Burada kişisel bir ayraç açayım. Türkiye’de yönetimin Suriye politikasına kızanlarda anlayamadığım bir Esad merakı görüyorum. Doğru bulmuyorum. Suriye nasıl şekillenecek, göreceğiz. Ancak, Suriye’de vahim savaş suçları, insanlığa karşı suçlar, insan hakları ihlalleri işlendi. Merak edenler BM raporlarını okusun. Özellikle ‘solcuyum’ diyenlerin bu konuda duyarlı olması gerekir. Bütün bu suçlar işleyenlerin yanına mı kalacak? Müzakere moduna geçilmesi bu konuyu izlemek bakımından da önemli.

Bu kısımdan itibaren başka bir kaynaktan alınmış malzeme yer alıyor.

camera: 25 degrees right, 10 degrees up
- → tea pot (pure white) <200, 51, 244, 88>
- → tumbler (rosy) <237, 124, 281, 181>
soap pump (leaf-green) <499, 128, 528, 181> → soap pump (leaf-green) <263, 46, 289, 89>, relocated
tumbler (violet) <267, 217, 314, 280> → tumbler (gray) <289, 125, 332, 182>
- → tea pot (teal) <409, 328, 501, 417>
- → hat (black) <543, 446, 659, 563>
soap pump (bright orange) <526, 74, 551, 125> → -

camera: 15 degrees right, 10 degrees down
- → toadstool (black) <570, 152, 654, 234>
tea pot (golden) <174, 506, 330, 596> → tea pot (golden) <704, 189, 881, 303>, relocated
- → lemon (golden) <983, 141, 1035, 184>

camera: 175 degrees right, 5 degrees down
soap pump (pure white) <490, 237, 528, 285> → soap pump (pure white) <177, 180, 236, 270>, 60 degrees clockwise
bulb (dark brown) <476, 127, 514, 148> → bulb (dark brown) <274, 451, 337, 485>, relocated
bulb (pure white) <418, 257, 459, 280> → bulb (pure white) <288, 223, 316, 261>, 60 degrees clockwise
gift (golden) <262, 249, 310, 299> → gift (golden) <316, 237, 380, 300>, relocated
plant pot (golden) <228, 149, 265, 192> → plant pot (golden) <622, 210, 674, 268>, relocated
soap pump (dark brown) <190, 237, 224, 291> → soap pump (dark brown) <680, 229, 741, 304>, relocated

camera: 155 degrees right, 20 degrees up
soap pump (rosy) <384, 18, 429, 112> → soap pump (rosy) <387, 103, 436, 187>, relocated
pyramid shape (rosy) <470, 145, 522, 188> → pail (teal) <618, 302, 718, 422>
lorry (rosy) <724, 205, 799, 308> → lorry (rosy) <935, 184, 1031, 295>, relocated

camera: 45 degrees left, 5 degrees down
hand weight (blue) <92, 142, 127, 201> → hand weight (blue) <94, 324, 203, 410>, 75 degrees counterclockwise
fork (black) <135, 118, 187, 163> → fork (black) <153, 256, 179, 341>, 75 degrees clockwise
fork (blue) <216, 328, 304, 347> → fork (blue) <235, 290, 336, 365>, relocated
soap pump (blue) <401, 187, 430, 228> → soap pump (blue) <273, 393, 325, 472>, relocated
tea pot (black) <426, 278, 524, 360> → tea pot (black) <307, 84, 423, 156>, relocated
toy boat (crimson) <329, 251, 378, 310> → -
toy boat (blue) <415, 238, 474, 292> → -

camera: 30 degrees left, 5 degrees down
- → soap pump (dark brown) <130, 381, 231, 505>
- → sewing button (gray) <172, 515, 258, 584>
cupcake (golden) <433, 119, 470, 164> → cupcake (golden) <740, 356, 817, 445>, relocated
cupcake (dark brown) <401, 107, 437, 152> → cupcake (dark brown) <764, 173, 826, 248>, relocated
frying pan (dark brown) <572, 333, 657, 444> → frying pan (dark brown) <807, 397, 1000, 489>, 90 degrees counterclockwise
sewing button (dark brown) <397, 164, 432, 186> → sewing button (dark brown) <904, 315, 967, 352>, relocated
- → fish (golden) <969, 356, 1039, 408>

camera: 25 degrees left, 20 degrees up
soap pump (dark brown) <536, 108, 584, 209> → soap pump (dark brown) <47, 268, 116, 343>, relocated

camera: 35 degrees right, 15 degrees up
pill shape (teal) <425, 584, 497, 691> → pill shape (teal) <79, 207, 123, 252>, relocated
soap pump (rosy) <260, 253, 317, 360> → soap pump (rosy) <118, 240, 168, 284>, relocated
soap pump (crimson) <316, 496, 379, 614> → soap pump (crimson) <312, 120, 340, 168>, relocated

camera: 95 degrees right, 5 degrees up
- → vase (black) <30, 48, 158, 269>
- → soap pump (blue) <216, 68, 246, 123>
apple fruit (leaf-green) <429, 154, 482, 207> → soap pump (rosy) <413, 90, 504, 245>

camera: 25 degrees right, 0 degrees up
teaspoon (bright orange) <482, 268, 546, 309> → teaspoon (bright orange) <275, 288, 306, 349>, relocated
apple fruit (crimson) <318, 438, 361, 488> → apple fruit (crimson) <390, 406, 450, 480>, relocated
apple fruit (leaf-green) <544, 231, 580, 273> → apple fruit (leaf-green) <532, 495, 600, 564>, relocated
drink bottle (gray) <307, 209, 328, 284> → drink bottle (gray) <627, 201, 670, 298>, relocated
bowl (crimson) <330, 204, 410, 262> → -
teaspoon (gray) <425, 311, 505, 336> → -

BM’de İsrail’e yüklenmişiz. Netanyahu İsrail’inin savunulacak yanı yok. Eleştirilmeli. Ne ki, İsrail’i hasım konumuna getirmek bize ne kazandırıyor acaba? Neleri kaybettirdiğini gören görüyor. AKP döneminde ‘İsrail’e yüklenirsek, belki İsrail’in ve Yahudi cemaatlerinin bize ABD ve Avrupa’daki desteğini kaybederiz, ama Arapları, Müslüman dünyayı kazanırız’ hesabı yapıldı. Bu hesap da yanlıştı, tutmadı. Dengeli, nüanslı olunması gerekir.
Kaşmir konusunda da daha nüanslı olunmalı. Hindistan’ı kafadan karşımıza alacak bir tavrın getirisini göremiyorum. Kaşmir konusunda yaptığımız açıklamalar arabulucuk iddıamızla ters düşmüyor mu?
Bu BM toplantısının en önemli konusu çevre idi. O konuda yaptığımız konuşmayı beğendiniz mi? Sevgili Greta’nın konuşmasıyla bizimikini yanyana koyun, hiç bir yorum yapmaya gerek kalmıyor. Hiç değilse Paris Şartı ile ilgili olumlu bir şeyler söyleyebilseydik. Dünyanın büyüklerine kafa tutmayı seviyoruz. Çevre konusu tam o tavra uygun. Yararlansaydık...
Ne diyelim? Her zamanki gibi, bizim değerlendirmelerimizin yanlış, yapılanların doğru olduğunu umalım.